Learning something from everyone

The most important thing to take from this article is that everyone has something valuable to teach us. However, information comes in many different forms and requires different approaches to process. It is up to us to take the information we are given and to apply it to our own lives. In order to do this, we need to know about the different types of knowledge that exist.


Cultural knowledge is what we learn from talking to the people around us, taking part in family traditions, observing surroundings and living everyday life. Cultural knowledge is sometimes called indigenous knowledge. This type of knowledge includes the things you do without knowing exactly why. Cultural knowledge is often passed from one generation to the next and can change over time.

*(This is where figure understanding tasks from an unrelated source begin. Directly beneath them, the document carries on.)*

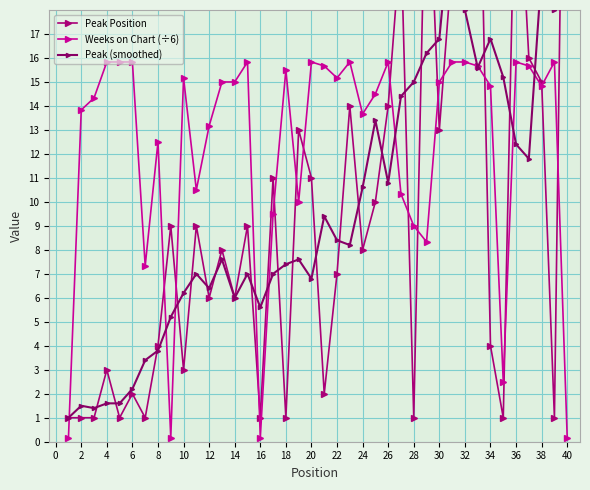

True or false: Peak (smoothed) and Peak Position intersect in this chart.

True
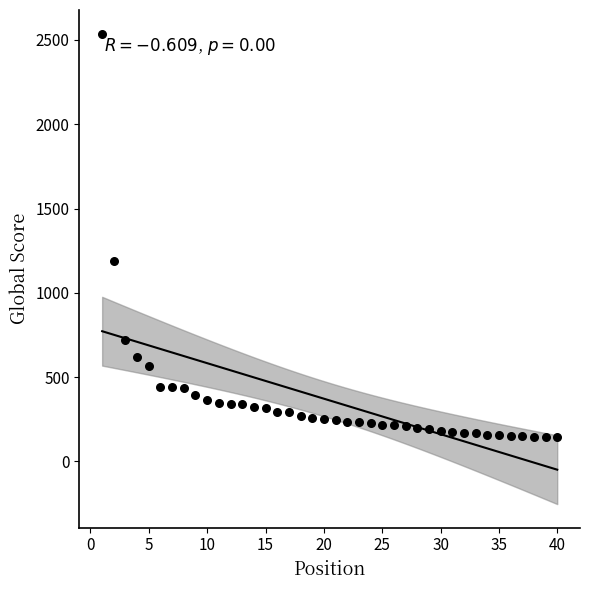

What is the range of X values (max minus min)?

39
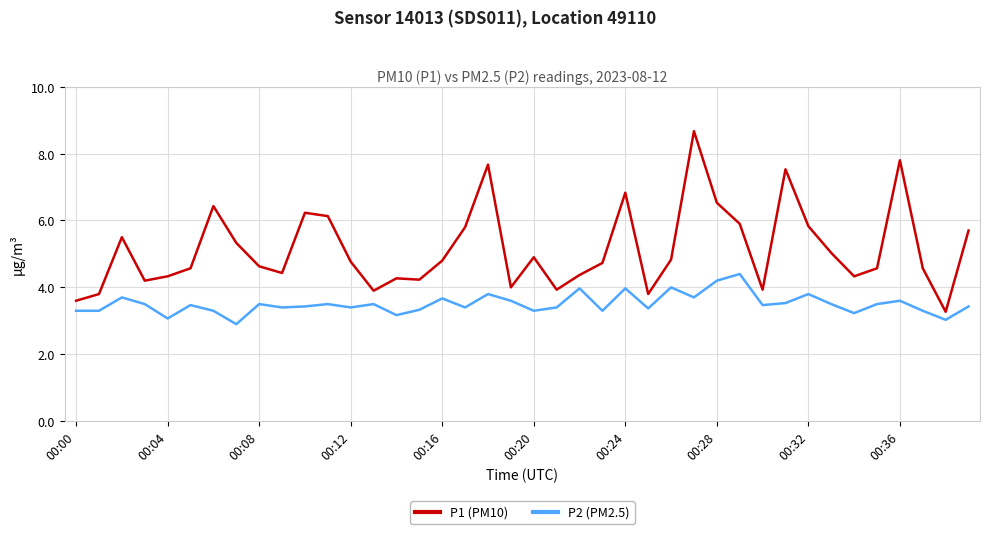

What is the difference between the maximum and minimum values in the P1 (PM10) series?

5.4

Having knowledge of morals means judging what is right and what is wrong. Moral knowledge can be shared by a group, or held by an individual. Moral knowledge might change depending on the situation, or may always be the same. For example, when we make a decision about whether it is right, or wrong, to murder, we are using moral knowledge to make a decision.


Religious knowledge is the understanding a person gains from a divine source – for example from a God or spirit – and not from other humans alone.


Academic knowledge is what we learn from studying, textbooks and teachers. Academic knowledge includes disciplines, such as science, maths, history, languages, psychology, or politics and requires us to follow a certain procedure. Procedure means how you use the knowledge you have to understand a topic. This idea of taking your knowledge and using it in a certain way will be explored in another article. Academic knowledge is usually seen as the most difficult to acquire.


Artistic knowledge is the ability to appreciate/enjoy art forms, such as paintings, music, clothes design, or dance. Artistic knowledge includes the ability to produce art and to comment upon it.


Sensory knowledge is what we learn when we hear, taste, touch, see, or smell something. The senses do not all have to work together. An example of sensory knowledge would be knowing what is cooking from smell, without first seeing the meal.

Knowledge gathers over a lifetime, sometimes without effort. This is the reason we tend to look to our elders for guidance and why they seem to have all the answers. The types of knowledge listed above overlap. We can use many types of knowledge to reach a well-rounded decision.

Paying attention to the types of knowledge above in everyday life means it becomes easier to see your own mind progress. Some knowledge seems hidden, but all knowledge is valuable and worth including in our definitions of ‘intelligence’. Knowledge can be demonstrated in most actions, not just in writing essays or mastering a sport. Everyone holds knowledge that is impressive and valuable to another, so it is important to consider all knowledge as important in making decisions.